Exercise brief: Reproduce the data below word for word, starting at the line that contains "family: Fabaceae" and continuing through the last line of the data, with both of those lines included.

Information supplied:
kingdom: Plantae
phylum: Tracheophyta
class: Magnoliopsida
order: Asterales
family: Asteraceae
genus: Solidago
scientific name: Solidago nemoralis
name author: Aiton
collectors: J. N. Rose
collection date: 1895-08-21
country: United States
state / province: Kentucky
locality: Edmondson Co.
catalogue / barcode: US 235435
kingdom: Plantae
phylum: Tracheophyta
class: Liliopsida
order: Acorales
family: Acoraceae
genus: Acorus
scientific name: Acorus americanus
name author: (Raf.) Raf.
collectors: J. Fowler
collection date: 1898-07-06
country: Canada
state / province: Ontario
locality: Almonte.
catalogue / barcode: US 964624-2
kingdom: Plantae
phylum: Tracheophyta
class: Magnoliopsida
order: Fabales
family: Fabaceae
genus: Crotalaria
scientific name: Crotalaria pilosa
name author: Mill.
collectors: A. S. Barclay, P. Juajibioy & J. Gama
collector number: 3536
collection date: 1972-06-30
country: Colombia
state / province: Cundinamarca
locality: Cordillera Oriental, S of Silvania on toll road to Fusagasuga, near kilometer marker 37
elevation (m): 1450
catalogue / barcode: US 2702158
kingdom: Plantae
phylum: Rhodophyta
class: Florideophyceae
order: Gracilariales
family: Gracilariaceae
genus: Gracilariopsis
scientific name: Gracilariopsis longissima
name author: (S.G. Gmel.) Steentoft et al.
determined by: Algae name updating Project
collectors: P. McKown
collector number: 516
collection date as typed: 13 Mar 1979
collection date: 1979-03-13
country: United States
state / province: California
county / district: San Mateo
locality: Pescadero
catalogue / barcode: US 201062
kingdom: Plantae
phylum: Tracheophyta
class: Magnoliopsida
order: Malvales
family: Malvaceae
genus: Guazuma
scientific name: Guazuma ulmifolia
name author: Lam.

Output for this exercise:
family: Fabaceae
genus: Crotalaria
scientific name: Crotalaria pilosa
name author: Mill.
collectors: A. S. Barclay, P. Juajibioy & J. Gama
collector number: 3536
collection date: 1972-06-30
country: Colombia
state / province: Cundinamarca
locality: Cordillera Oriental, S of Silvania on toll road to Fusagasuga, near kilometer marker 37
elevation (m): 1450
catalogue / barcode: US 2702158
kingdom: Plantae
phylum: Rhodophyta
class: Florideophyceae
order: Gracilariales
family: Gracilariaceae
genus: Gracilariopsis
scientific name: Gracilariopsis longissima
name author: (S.G. Gmel.) Steentoft et al.
determined by: Algae name updating Project
collectors: P. McKown
collector number: 516
collection date as typed: 13 Mar 1979
collection date: 1979-03-13
country: United States
state / province: California
county / district: San Mateo
locality: Pescadero
catalogue / barcode: US 201062
kingdom: Plantae
phylum: Tracheophyta
class: Magnoliopsida
order: Malvales
family: Malvaceae
genus: Guazuma
scientific name: Guazuma ulmifolia
name author: Lam.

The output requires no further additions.